Elom 20ce : Cela ne se passe pas qu’en Afrique, mais c’est ici qui m’intéresse. On a encore du chemin à faire ici car les personnes en place s’accrochent. C’est comme un employé qui refuse de travailler ou n’arrive pas à répondre aux attentes liées à son poste mais ne comprends pas qu’on veuille le licencier. Ils sont en poste et veulent continuer à dormir et à manger au bureau. Ils (chef d’état, ministres, députés) ne veulent pas rendre compte sur leur bilan. Or le peuple est l’employeur et ils sont nos employés. Eux pensent qu’ils sont les employeurs ; En Europe ils l’ont peut-être mieux compris. On a encore du chemin à faire. Nos états sont dirigés comme des entreprises familiales. C’est ce qu’il faut commencer à changer dans la tête des gens. Même les employeurs (donc le peuple) se croient employés, d’où la prolifération des larbins.

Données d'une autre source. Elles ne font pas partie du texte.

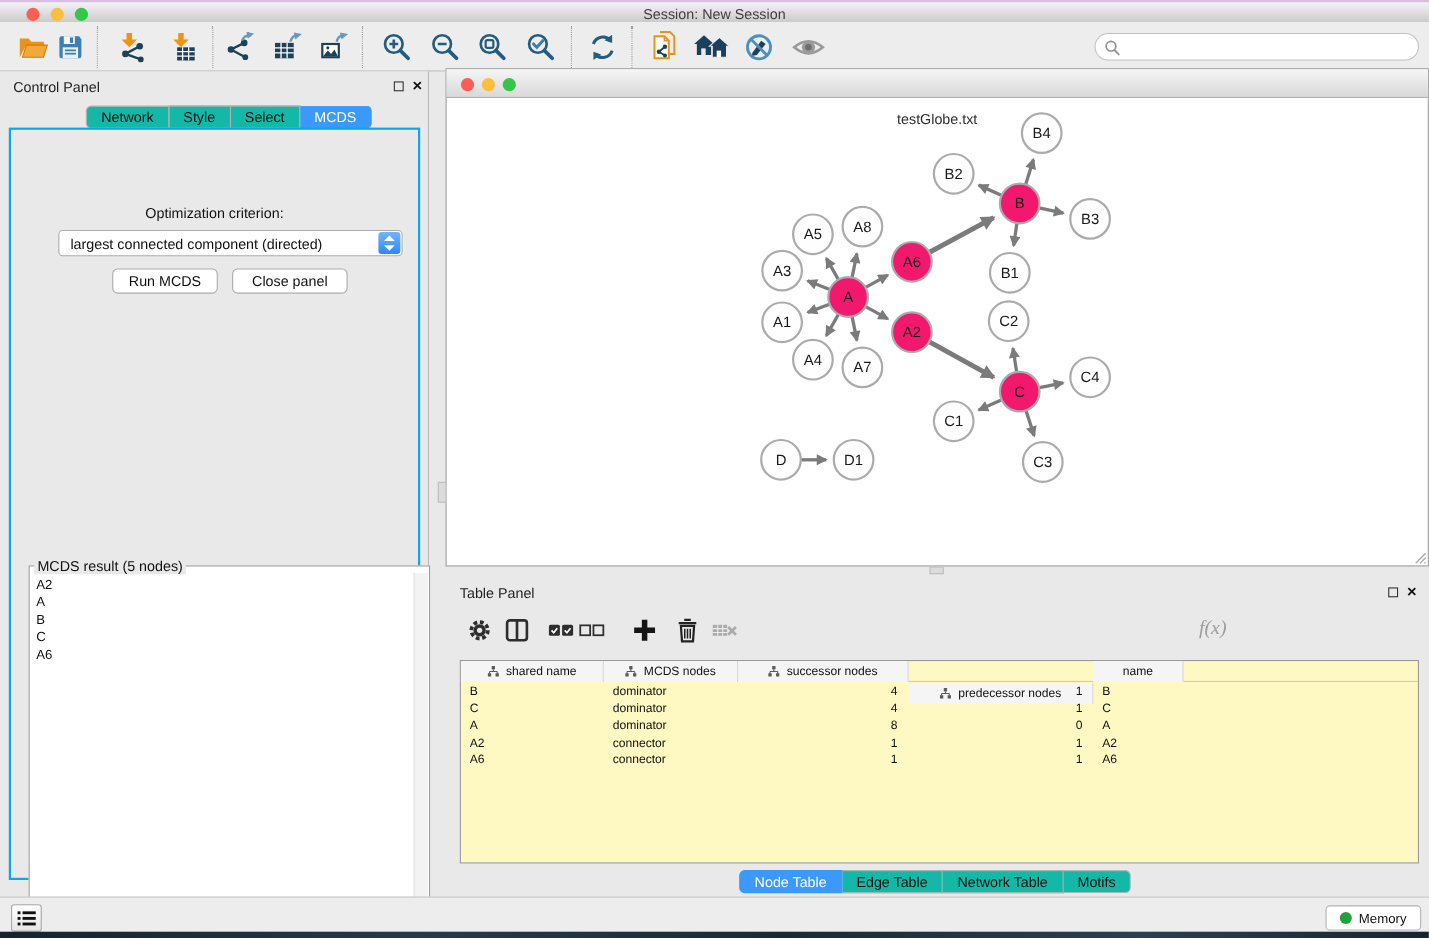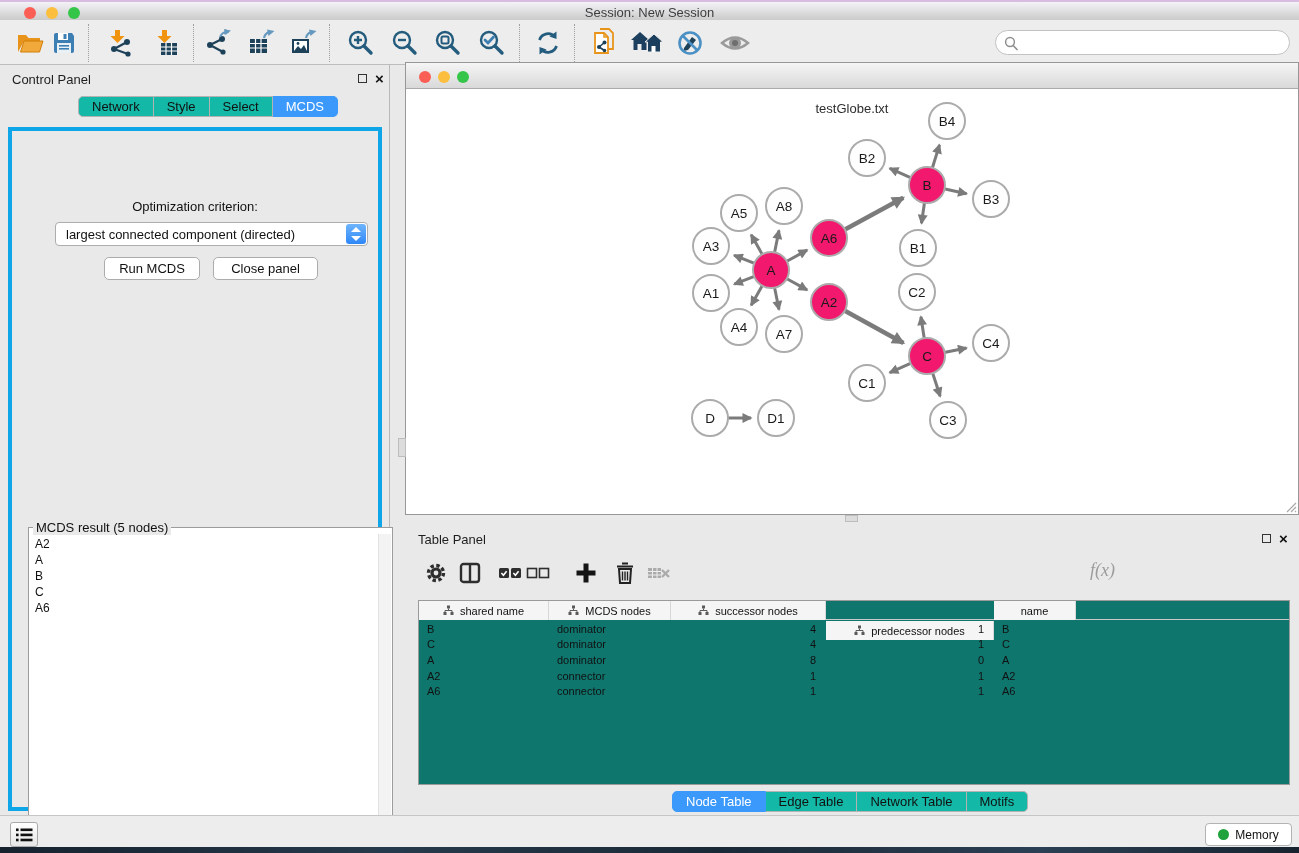--- a/index.html
+++ b/index.html
@@ -41,22 +41,22 @@
   .panel-title { font-size:13px; color:#1E1E1E; }
   .float-ic { width:9px; height:9px; border:1.5px solid #333; display:inline-block; }
   .close-ic { font-size:15px; font-weight:bold; color:#111; line-height:9px; }
   #cp-tabs { position:absolute; left:78px; top:31px; height:21px; display:flex; }
   .seg-tab { height:21px; line-height:20px; padding:0 13px; font-size:13px;
     background:#14b8a6; border:1px solid #B3B3B3; border-left:none; color:#111; }
   .seg-tab:first-child { border-left:1px solid #B3B3B3;
     border-radius:5px 0 0 5px; }
   .seg-tab:last-child { border-radius:0 5px 5px 0; }
   .seg-tab.active { background:#3B99FC; border-color:#3B99FC; color:#fff; }
-  #cp-inner { position:absolute; left:8px; top:62px; width:374px; height:684px;
-    border:4px solid #0ea5e9; }
+  #cp-inner { position:absolute; left:8px; top:51px; width:374px; height:684px;
+    border:2px solid #0ea5e9; }
   #opt-label { position:absolute; left:0; width:100%; top:68px; text-align:center;
     font-size:13px; color:#111; }
   #criterion-select { position:absolute; left:43px; top:91px; width:313px; height:24px;
     background:#fff; border:1px solid #ADADAD; border-radius:4px; }
   #criterion-select .val { position:absolute; left:10px; top:4px; font-size:13px; color:#111; }
   #criterion-select .stepper { position:absolute; right:1px; top:1px; width:20px; height:20px;
     background:linear-gradient(#6FB5FD,#2E87F8); border-radius:3px; }
   .chev { position:absolute; left:5px; width:0; height:0;
     border-left:5px solid transparent; border-right:5px solid transparent; }
   .chev.up { top:3px; border-bottom:5px solid #fff; }
@@ -96,21 +96,21 @@
     border:1px solid #BDBDBD; }
 
   
   #table-panel { left:405px; top:527px; width:894px; height:288px; background:#E9E9E9; }
   .tp-btn { position:absolute; top:29px; width:34px; height:34px;
     display:flex; align-items:center; justify-content:center; }
   #fx-label { position:absolute; left:685px; top:33px;
     font-family:"Liberation Serif","DejaVu Serif",serif; font-style:italic;
     font-size:18px; color:#9C9C9C; }
   #node-table { position:absolute; left:13px; top:73px; width:872px; height:185px;
-    background:#0f766e; border:1px solid #9A9A9A; }
+    background:#fef9c3; border:1px solid #9A9A9A; }
   #tbl-head { position:absolute; left:0; top:0; height:19px; width:100%;
     border-bottom:1px solid #C9C9C9; display:flex; }
   .th-cell { height:19px; background:#F5F5F5; border-right:1px solid #D7D7D7;
     display:flex; align-items:center; justify-content:center; gap:6px;
     font-size:11px; color:#111; }
   .th-cell svg { flex:0 0 auto; }
   #tbl-body { position:absolute; left:0; top:20px; width:100%; }
   .t-row { display:flex; height:15.6px; align-items:center; font-size:11px; color:#111; }
   .t-cell { overflow:hidden; white-space:nowrap; }
   #bottom-tabs { position:absolute; left:267px; top:264px; height:21px; display:flex; }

Tu es à un moment de ta carrière où tu dis vouloir davantage travailler sur l’intime. Pourquoi ce choix ?
Elom 20ce : L’artiste n’est pas un corps étranger à lui-même. Tout tourne autour de l’intime. Des questions qui te taraudent seules en silence, tes vérités, tes cicatrices, ce que tu trouves moches ou beaux sur toi. Le regard que tu portes sur toi. C’est là que tout commence. Lorsque tu ne portes pas un regard bienveillant sur toi tu ne fais rien de constructif. Les difficultés, les épreuves, c’est la vie, même si elle est belle. Il faut savoir les affronter pour aller au-delà. Être bon et ne pas être trop dur avec soi-même. Indigo, pour moi c’était ça. C’est un projet qui venait de l’intime, le nu. Je veux davantage livrer qui je suis, aujourd’hui.
Nous venons d’entamer une nouvelle année. 2081 comme tu aimes le dire. Que pouvons-nous te souhaiter pour la suite ?
Elom 20ce : Souhaitez-moi seulement que la volonté de Dieu s’accomplisse dans nos vies respectives. Elle se fait toujours, de toute façon. Pour moi-même, je me souhaite la paix. Ça passe par mes réalisations artistiques et activistes.
*quilombo: En Amérique du Sud, au temps de l’esclavage, le quilombo (au Brésil) ou palenque (dans les colonies espagnoles) désigne les villages et communautés formés par les esclaves en fuite dans les régions reculées à l’intérieur des terres.